One day he asked her to be silent and listen until he had finished speaking, and then he told her all he knew of Copernik’s hypothesis. She listened as she always did, solemnly and without looking away; he sometimes felt that she never blinked.
When he had finished, a sick dizziness came over him, as if he were trying to balance on Copernik’s spinning top. He knew the order of creation, sphere within sphere, the Earth at its still centre, and yet in his thoughts he could see the system of Copernik laid out like the mechanism of a giant clock, each part perfectly fitted, flawless. His understanding had split in two. He had no hold on himself: each half stared across an abyss at the other.
‘But which is true?’ he cried out, welling up with childish tears. ‘Which is true? Why will you not tell me the truth?’
She held his head between her hands. Her expression was mute grief, as if there was something she wanted to say but could not: a pitying look. It was the first time he had seen weakness in her face.
‘Is that what you want?’ she asked, when he was quieter. ‘To know the truth?’
When he thought back on that question the next day he was ashamed. It pained him to remember begging her, who called him
domine
, to settle the disputes of the clerks as if she were Holy Paul in Rome. There was a lingering humiliation in having been comforted by those knuckly hands.
For the first time in a number of months he turned to work as a distraction and a relief. It occurred to him how far he had neglected his studies since the spring, and he found a guilty pleasure in returning his attention indoors, where she did not come. When they did meet again, he was careful not to refer to the subject that had troubled him.

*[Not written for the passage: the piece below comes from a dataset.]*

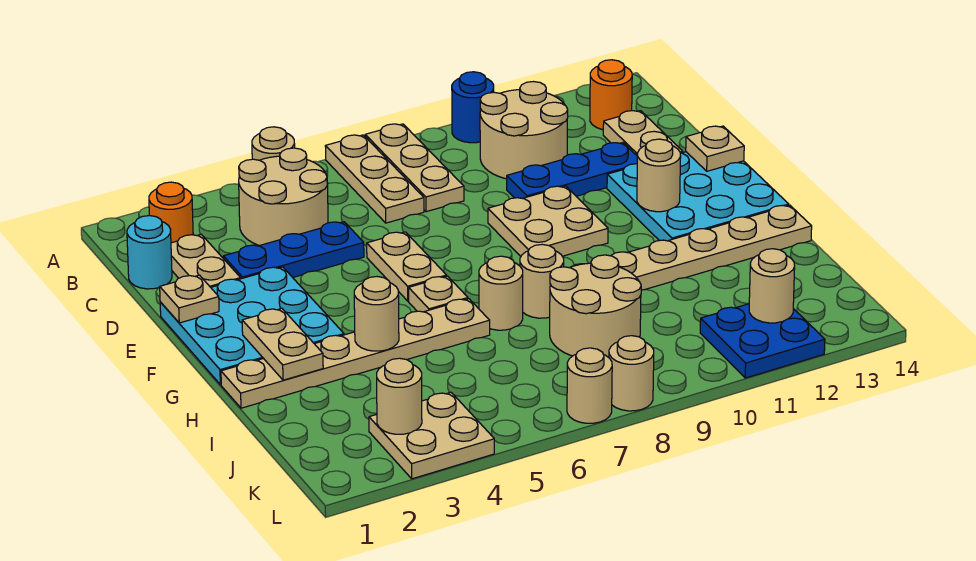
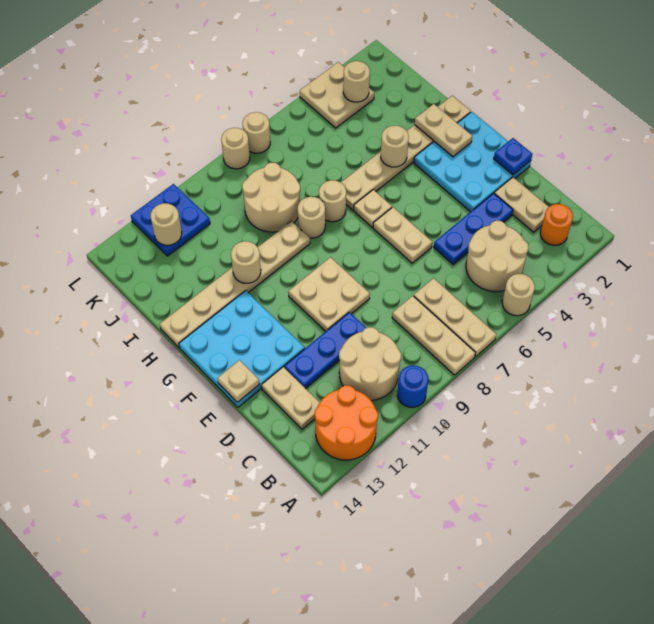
orange round brick B13 level 1 -> orange round brick A12:B13 level 1
cyan round brick C1 level 1 -> none
tan plate E1 level 2 -> blue plate E1 level 2
tan round brick F12 level 2 -> tan round brick H11 level 2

It was some weeks later, and he had assumed his aberration was forgotten, when – most uncharacteristically, and out of nowhere – she put the same question to him again: ‘Johannes, can you bear to know the truth?’

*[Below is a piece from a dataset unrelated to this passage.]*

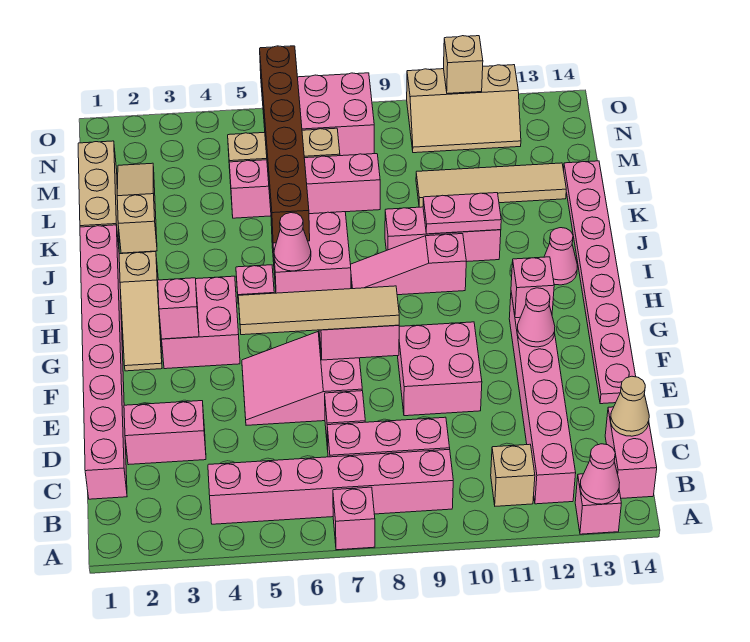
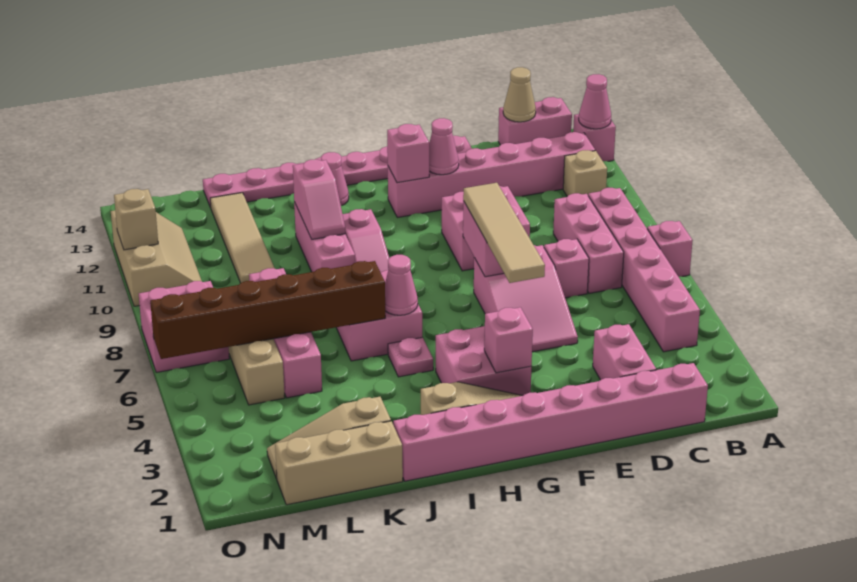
pink plate J10:J11 level 2 -> pink slope J10:J11 level 2 top 11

It was a startlingly unpleasant surprise. They were walking, peacefully until that moment, by a musty riverbank on a warm afternoon. The magus’s mood soured at once.
‘I am
magister
,’ he answered loftily, after a pause. ‘A teacher. It is not for my own sake that I dedicated my life to knowledge. If I do not seek truth, who will? I cannot let the whole world suffocate in ignorance.’
‘The end you fear,’ she said, ‘is coming.’ She was quivering slightly despite the summer heat.

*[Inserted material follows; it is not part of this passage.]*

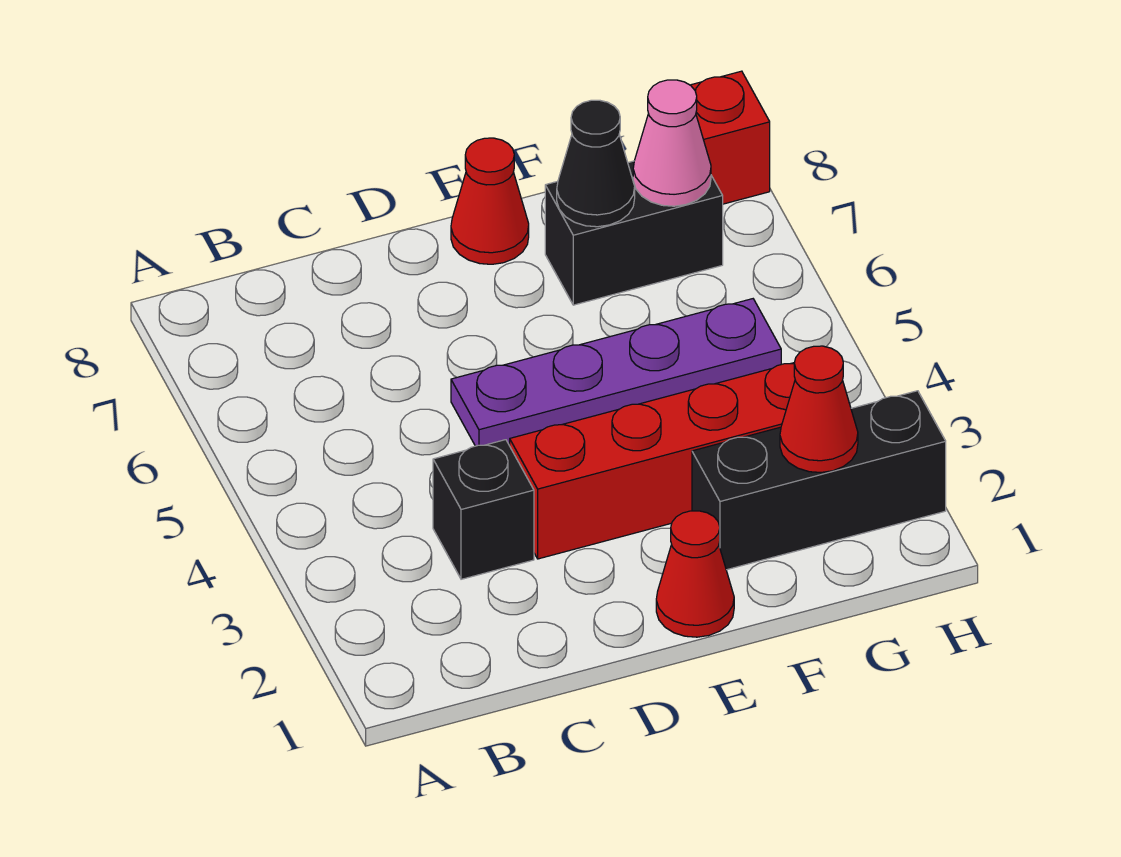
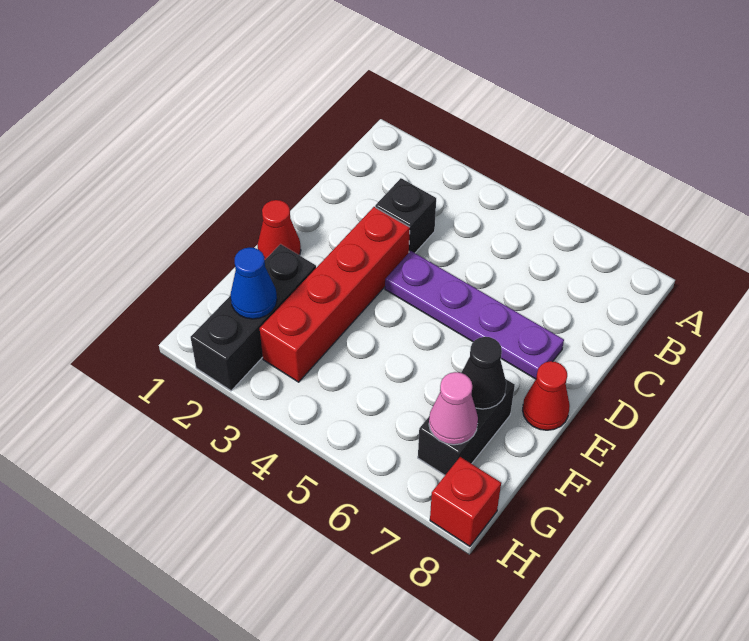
purple plate D5:G5 level 1 -> purple plate D4:D7 level 1
red cone G2 level 2 -> blue cone G2 level 2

He looked at her in astonishment. Who was she to speak to him of fear? Unwanted, accompanied by a prickle of shame, the memory of having cried in her arms like a boy with night-terror came to him again.
‘I am not afraid,’ he said.
‘My gift is going from me.’ She seemed not to have heard him. Her voice sounded strained, as if she were ill, or unbearably tired. She stumbled in the lank grass and would have fallen if the magus had not caught her shoulders. ‘Johannes.’
‘
Carissima
.’ He was amazed by how frail she felt. Her head bowed against his chest and a deep shudder ran through her, so violent that the magus instinctively looked up to see whether a sea wind was stirring the tops of the alders, or a cloud had blown across the sun.
‘I have carried this burden so long. For so long. I am tired.’
Puzzled, he smiled an uncertain smile. ‘Then let me give you ease.’
‘You alone did not turn away from me,’ she whispered. ‘You stayed to hear.’
He had never known her in this mood before. Usually so self-possessed, she seemed – he scarcely believed it – afraid. It softened him. His pride could not support the idea of receiving comfort from her, but now it was his turn to give it instead his truculence melted away.
‘I love you,’ he told her, for (though he did not know it) the last time.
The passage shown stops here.